- Passage -
== Segment start ==
- Other names: EPM6, PME type 6, Progressive myoclonic epilepsy type 6, North Sea progressive myoclonus epilepsy, Progressive myoclonus epilepsy type 6
- Specialty: Medical genetics
- Symptoms: Myoclonic epilepsy with progressive ataxia
- Usual onset: Early
- Duration: Lifelong
- Causes: Mutation in GOSR2
- Diagnostic method: Genetic testing
- Treatment: Physical therapy
- Frequency: very rare, only 12 cases have been described in medical literature

= GOSR2-related progressive myoclonus ataxia =

GOSR2-related progressive myoclonus ataxia, also known as Progressive myoclonic epilepsy type 6, is a rare genetic type of progressive myoclonus ataxia which is characterized by progressive myoclonic epilepsy with an early onset which is associated with generalized tonic-clonic seizures, petit mal seizures, and drop attacks, variable degrees of scoliosis, areflexia, high levels of creatine kinase serum, and late-onset cognitive decline.
== Segment end ==
- Required action -
Please pick up the passage on GOSR2-related progressive myoclonus ataxia after its last sentence and continue it.

[Lines contained in a dataset]
== Segment start ==
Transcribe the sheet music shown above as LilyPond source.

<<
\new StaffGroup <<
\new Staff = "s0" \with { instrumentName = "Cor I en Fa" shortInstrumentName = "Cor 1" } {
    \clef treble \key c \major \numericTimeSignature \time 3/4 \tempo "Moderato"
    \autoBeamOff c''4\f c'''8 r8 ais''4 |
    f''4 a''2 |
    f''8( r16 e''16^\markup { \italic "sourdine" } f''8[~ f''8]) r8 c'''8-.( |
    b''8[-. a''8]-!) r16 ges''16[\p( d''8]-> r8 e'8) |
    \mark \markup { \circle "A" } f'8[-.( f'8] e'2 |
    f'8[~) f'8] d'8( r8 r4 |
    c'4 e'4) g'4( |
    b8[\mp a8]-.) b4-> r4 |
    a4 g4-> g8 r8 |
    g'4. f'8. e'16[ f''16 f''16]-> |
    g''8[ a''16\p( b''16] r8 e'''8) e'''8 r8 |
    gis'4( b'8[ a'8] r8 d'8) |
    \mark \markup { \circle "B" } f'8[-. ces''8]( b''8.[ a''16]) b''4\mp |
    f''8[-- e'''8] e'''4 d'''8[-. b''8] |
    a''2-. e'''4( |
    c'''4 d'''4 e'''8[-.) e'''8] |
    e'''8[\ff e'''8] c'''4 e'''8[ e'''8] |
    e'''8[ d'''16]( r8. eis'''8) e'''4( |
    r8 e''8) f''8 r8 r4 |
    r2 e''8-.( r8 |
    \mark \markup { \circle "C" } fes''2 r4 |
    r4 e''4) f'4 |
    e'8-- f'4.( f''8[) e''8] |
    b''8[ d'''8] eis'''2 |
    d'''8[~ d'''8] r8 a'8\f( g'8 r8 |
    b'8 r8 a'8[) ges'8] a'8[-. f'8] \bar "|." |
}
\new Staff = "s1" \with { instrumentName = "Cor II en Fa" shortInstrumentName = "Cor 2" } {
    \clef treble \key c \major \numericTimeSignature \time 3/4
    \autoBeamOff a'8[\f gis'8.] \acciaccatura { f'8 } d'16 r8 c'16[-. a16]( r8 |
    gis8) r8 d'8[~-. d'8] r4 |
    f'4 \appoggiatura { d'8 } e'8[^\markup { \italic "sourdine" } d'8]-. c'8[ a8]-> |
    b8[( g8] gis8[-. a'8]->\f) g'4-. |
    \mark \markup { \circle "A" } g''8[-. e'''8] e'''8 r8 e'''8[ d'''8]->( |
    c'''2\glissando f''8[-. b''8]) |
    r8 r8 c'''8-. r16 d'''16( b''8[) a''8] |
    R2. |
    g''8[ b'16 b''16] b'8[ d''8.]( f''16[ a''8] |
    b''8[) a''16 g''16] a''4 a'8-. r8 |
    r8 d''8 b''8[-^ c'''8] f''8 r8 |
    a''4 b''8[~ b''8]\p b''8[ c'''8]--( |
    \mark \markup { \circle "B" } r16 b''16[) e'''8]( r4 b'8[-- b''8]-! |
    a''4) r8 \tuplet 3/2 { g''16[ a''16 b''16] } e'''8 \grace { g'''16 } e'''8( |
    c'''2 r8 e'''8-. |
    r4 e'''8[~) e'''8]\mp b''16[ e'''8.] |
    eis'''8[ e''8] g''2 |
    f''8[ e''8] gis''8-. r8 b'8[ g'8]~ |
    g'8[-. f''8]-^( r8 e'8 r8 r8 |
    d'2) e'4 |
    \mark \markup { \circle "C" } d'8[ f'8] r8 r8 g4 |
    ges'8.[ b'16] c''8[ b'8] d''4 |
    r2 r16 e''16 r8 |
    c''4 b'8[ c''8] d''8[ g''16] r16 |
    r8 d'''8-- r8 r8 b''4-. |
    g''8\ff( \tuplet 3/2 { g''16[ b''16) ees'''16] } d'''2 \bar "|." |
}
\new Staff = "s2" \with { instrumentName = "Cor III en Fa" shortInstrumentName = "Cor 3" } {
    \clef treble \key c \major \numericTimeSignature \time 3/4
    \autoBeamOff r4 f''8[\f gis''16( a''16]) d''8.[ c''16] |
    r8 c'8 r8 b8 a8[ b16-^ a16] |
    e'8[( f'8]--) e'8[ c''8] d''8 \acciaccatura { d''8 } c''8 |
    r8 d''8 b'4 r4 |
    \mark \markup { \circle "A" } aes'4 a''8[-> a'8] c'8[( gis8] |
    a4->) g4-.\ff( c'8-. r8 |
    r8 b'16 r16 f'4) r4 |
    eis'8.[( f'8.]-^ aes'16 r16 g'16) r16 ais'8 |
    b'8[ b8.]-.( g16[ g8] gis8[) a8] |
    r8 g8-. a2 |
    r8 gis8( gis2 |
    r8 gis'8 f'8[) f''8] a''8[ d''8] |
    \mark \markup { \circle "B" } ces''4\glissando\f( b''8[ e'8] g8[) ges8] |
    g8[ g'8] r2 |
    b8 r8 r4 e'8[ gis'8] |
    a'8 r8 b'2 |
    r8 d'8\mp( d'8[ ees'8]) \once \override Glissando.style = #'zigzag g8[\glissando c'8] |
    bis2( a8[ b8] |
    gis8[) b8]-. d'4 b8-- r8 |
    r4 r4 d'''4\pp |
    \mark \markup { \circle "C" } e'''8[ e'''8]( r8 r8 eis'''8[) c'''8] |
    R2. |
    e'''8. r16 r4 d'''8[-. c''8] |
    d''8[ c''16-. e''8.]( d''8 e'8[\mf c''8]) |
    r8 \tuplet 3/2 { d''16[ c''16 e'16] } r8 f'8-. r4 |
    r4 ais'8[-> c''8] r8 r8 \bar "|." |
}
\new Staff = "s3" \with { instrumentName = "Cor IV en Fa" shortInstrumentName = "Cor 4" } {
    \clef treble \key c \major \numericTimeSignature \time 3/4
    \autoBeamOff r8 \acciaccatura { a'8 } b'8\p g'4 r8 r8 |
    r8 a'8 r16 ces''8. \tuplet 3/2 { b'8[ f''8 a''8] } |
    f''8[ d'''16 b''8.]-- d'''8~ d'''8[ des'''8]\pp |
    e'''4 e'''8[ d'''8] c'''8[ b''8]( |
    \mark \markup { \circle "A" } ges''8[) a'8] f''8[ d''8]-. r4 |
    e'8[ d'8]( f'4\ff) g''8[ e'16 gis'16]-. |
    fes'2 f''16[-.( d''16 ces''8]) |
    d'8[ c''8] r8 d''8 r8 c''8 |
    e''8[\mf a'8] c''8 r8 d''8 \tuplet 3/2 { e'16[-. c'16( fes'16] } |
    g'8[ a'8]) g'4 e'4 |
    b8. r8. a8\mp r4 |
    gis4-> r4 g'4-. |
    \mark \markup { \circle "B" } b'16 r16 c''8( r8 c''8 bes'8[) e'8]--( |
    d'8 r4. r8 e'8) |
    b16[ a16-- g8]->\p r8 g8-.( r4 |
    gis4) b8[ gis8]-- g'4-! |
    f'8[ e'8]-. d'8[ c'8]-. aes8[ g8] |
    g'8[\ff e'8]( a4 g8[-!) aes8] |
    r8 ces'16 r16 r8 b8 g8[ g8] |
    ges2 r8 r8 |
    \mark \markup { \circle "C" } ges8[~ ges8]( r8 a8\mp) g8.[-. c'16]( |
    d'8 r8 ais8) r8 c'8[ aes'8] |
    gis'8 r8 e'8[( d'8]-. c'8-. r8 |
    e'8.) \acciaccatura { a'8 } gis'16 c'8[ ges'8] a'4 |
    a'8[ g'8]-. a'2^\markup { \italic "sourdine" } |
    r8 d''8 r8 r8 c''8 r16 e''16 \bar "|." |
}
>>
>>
== Segment end ==
- Response to the task -
According to OMIM, only 12 cases have been described in medical literature.

== Symptoms ==
EPM6 is classically characterised by first beginning motor delay, decreased muscle tone, gait issues, absent reflexes. At around age 4, patients usually develop ataxia; later (around age 6), they develop myoclonus. Myoclonus is more prominient in upper extremity than in lower, also they can experience myoclonus of tongue and around the mouth. Before age 20, patients might also develop epileptic seizures, also during the first decade, patients experience dysarthric speech; later, around the second/third decade, some patients experience dysphagia. Scoliosis (abnormal curvature of spine) can be seen in patients before first/second decade, also most of the patients became wheelchair-bound (around at the age 13). Increased creatine kinase levels can be seen, in addition patients usually have preserved cognition until late course of the disorder.

== Diagnosis ==
PME6 can be suspected by symptoms and confirmed by genetic testing.

== Cause ==
It is caused by autosomal recessive loss of function mutations in the GOSR2 gene, in chromosome 17. Most patients share the common mutation, specifically p.Gly144Trp. Rarely patients can present with congenital muscular dystrophy and PME at the same time.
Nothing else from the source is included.